··· Entries provided
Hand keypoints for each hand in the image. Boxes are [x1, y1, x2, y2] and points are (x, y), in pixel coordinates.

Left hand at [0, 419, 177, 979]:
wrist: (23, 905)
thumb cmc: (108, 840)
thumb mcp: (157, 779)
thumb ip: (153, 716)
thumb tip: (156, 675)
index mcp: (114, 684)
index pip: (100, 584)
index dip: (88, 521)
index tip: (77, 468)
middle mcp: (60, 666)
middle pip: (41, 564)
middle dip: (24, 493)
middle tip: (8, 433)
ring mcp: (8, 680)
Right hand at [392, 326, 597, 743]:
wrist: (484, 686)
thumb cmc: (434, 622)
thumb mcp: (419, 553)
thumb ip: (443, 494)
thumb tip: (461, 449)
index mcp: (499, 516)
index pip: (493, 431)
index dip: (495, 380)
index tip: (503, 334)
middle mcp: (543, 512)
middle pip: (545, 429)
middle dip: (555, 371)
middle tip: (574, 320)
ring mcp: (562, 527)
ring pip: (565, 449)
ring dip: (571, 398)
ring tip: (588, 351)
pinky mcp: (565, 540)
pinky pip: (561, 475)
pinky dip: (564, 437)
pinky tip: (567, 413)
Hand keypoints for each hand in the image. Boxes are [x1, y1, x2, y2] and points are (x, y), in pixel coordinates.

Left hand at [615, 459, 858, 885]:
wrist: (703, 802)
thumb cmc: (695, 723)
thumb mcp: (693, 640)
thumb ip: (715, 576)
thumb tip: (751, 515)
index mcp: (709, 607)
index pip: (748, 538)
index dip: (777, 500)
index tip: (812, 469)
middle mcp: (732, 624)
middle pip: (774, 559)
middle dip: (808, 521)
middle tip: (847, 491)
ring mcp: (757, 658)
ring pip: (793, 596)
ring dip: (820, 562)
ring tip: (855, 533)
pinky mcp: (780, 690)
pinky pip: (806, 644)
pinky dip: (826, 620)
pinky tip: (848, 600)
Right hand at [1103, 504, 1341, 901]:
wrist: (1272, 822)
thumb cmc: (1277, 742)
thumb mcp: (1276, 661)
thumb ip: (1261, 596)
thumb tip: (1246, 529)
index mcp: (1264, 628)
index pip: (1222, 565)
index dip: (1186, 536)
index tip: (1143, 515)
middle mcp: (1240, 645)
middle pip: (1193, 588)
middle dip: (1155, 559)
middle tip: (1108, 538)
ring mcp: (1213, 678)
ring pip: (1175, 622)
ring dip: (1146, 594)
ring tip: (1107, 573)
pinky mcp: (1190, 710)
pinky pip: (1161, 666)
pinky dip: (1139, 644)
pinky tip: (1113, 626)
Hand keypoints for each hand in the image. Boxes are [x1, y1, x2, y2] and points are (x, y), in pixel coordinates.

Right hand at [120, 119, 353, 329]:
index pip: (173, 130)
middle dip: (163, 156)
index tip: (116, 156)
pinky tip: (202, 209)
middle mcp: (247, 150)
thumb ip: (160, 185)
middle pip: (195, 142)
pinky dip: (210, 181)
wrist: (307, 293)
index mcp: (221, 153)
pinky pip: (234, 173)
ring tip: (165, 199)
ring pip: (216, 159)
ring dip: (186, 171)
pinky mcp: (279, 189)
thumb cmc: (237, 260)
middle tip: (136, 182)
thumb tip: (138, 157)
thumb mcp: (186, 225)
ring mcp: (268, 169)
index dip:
······
The problem:
All lines in the data above from the one with "pinky mcp: (565, 540)" through the one with "index tip: (812, 469)" must be repeated exactly, and no others.

Result for this exercise:
pinky mcp: (565, 540)
pinky pip: (561, 475)
pinky dip: (564, 437)
pinky tip: (567, 413)
Hand keypoints for each hand in the image. Boxes are [x1, y1, x2, y2] and points are (x, y), in pixel coordinates.

Left hand at [615, 459, 858, 885]:
wrist: (703, 802)
thumb cmc: (695, 723)
thumb mcp: (693, 640)
thumb ip: (715, 576)
thumb tip: (751, 515)
index mcp: (709, 607)
index pip: (748, 538)
index dip: (777, 500)
index tip: (812, 469)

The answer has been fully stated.